Sydney, May 5 (IANS) Amid the ongoing debate of banning usage of saliva and sweat for shining the cricket ball in order to minimise the risk of COVID-19 transmission, Australian ball manufacturer Kookaburra has developed a wax applicator that would allow balls to be shined without using sweat or saliva.
According to a report in Sydney Morning Herald, Kookaburra has been busy working on a compound that would help bowlers avoid becoming disadvantaged in a post-coronavirus context and it will be ready to use within a month.
“The most effective mitigating action to avoid risk would be to introduce a temporary ban on the traditional shining method. This could be immediately introduced, enabling cricket to resume as soon as it is safe,” Kookaburra managing director Brett Elliott said.

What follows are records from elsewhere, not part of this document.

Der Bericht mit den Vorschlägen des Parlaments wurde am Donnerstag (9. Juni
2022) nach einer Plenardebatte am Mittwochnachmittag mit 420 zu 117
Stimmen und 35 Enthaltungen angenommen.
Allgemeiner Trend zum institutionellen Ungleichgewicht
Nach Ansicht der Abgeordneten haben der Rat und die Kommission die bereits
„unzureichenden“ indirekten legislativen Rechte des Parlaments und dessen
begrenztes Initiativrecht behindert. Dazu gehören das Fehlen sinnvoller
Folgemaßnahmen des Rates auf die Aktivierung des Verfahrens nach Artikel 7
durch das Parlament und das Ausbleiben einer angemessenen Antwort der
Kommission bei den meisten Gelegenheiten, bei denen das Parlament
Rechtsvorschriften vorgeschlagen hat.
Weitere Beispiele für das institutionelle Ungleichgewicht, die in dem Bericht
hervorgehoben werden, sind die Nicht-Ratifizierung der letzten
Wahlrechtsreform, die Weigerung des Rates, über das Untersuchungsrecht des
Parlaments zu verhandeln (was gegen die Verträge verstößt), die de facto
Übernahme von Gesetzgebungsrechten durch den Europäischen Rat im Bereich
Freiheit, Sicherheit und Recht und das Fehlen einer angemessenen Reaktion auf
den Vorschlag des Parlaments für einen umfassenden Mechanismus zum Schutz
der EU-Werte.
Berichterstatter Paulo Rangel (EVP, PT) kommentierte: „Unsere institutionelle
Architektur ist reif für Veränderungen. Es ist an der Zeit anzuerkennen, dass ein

“We've been working on a product to replace the traditional methods of polishing a ball that could be controlled and managed by the match umpire; we have developed a unique wax formula for polishing a cricket ball.”
According to Elliot, a pocket-size sponge applicator would enable umpires or players to apply a thin layer of wax which could then be rubbed and polished to enhance the shine on the ball.
He further said that the compound is yet to be tested in match conditions but it could be available in a month and be used as a short to medium term solution for shining the ball.
Cricket, when it gets going again after the COVID-19 pandemic, is supposed to resume with all the necessary precautions in order to save players from getting the virus. And the ICC is said to be pondering over ways to maintain the condition of the ball and keep the bowlers in the game while legalising usage of foreign substances.
According to the existing laws of cricket, use of artificial substances to alter the ball is forbidden.